Volgens de computer heeft wit hier zo’n beetje zijn laatste kans op gelijk spel met 34-30 (25x34) 39x30 (12-18) 44-39 (18-22) 39-34 (3-9) 33-29 (22x33) 29x18 (8-13) 38x29 (24x33) 32-28 (!!) (13x22) 28x39 met slechter, maar wellicht houdbaar spel.

30. . ., 12-18; 31. 41-36 (niet 28-22?(17x28!)), 8-13;

Nu volgt op 28-22 (18x27!) met 1-om-3 na en na 34-30 wint (17-22), (23-28), (13-18), (19x50) en (15x4).

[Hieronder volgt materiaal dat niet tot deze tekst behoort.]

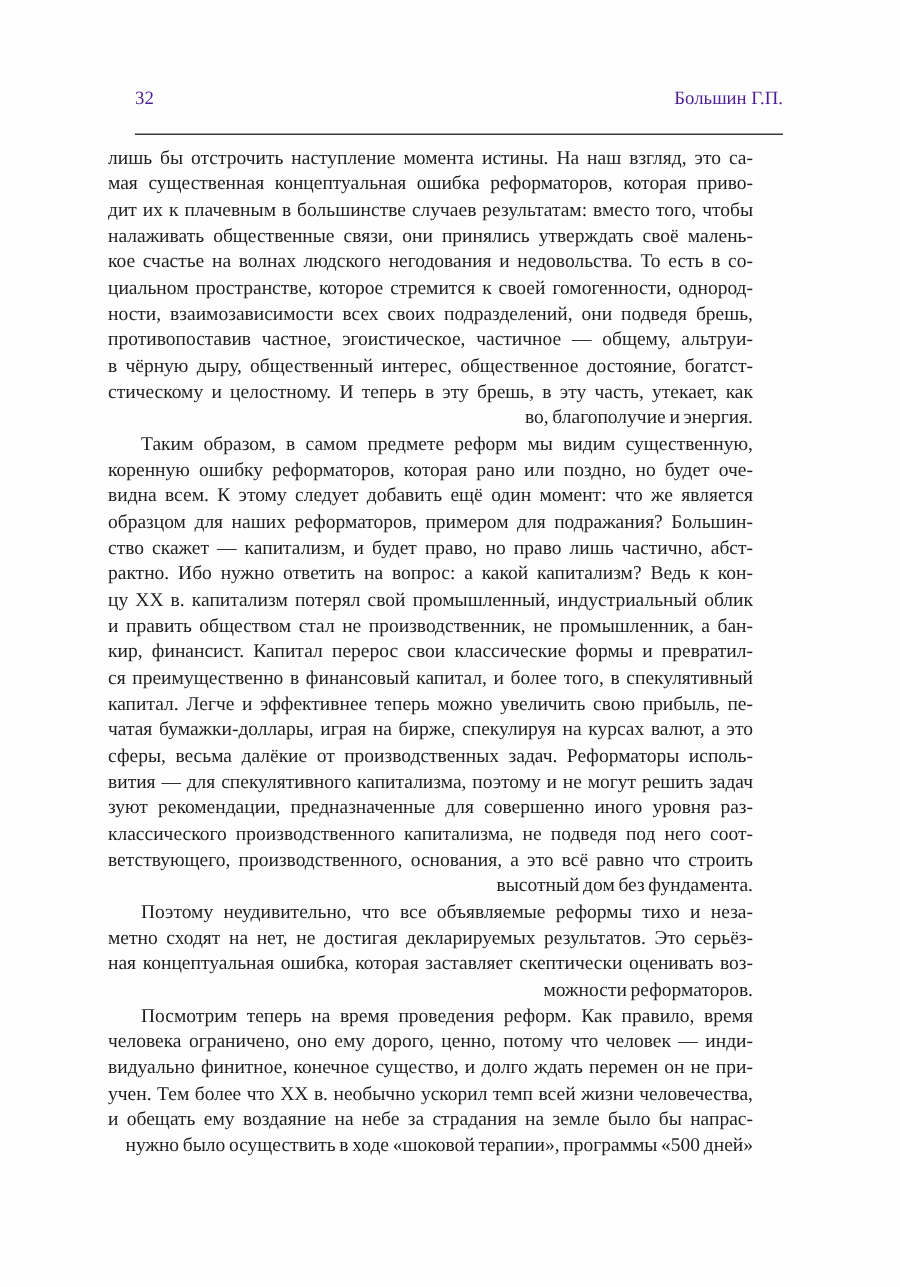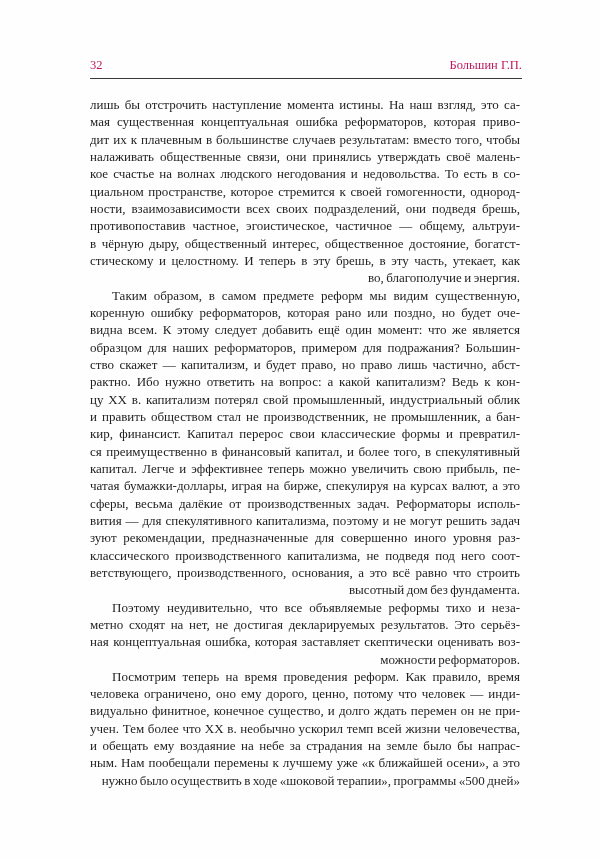--- a/index.html
+++ b/index.html
@@ -18,27 +18,27 @@
   }
   .running-head {
     position: absolute;
     left: 90px;
     top: 58px;
     width: 432px;
     display: flex;
     justify-content: space-between;
     align-items: flex-end;
     font-size: 12.5px;
-    color: #be185d;
-    padding-bottom: 5px;
+    color: #4c1d95;
+    padding-bottom: 16px;
     border-bottom: 1px solid #3a3a3a;
   }
   .body-text {
     position: absolute;
-    left: 90px;
+    left: 72px;
     top: 96px;
     width: 430px;
   }
   .line {
     font-size: 13px;
     line-height: 17.33px;
     height: 17.33px;
     overflow: hidden;
     text-align: justify;
     text-align-last: justify;
@@ -100,17 +100,16 @@
         <div class="line">метно сходят на нет, не достигая декларируемых результатов. Это серьёз-</div>
         <div class="line">ная концептуальная ошибка, которая заставляет скептически оценивать воз-</div>
         <div class="line para-end">можности реформаторов.</div>
       </div>
       <div>
         <div class="line indent">Посмотрим теперь на время проведения реформ. Как правило, время</div>
         <div class="line">человека ограничено, оно ему дорого, ценно, потому что человек — инди-</div>
         <div class="line">видуально финитное, конечное существо, и долго ждать перемен он не при-</div>
         <div class="line">учен. Тем более что XX в. необычно ускорил темп всей жизни человечества,</div>
         <div class="line">и обещать ему воздаяние на небе за страдания на земле было бы напрас-</div>
-        <div class="line">ным. Нам пообещали перемены к лучшему уже «к ближайшей осени», а это</div>
         <div class="line para-end">нужно было осуществить в ходе «шоковой терапии», программы «500 дней»</div>
       </div>
     </main>
 </div>
 
 </body></html>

Wit offert een schijf en verliest kansloos.

32. 35-30, 24x35; 33. 33-29, 3-9; 34. 36-31, 20-24; 35. 29x20, 15x24; 36. 34-30, 25x34; 37. 39x30, 24-29; 38. 30-25, 18-22; 39. 43-39, 22x33; 40. 39x28, 29-34; Voor de tweede keer in de partij speelt zwart (29-34), nu in een triomftocht. 41. 31-27, 17-21; Opgegeven.

 

 

Zwart: J.P. Patist

Wit: J.-M. Ndjofang

 

 

 

Kennelijk maakt alleen de verschijning van Ndjofang al de nodige indruk. Om wat voor andere reden kan een sterke speler als Jan Peter Patist zich het afschuwelijke 24. . .8-13??; laten ontvallen? Een zet waarvan toch iedereen denkt: waarom maken ze tegen mij niet dit soort fouten?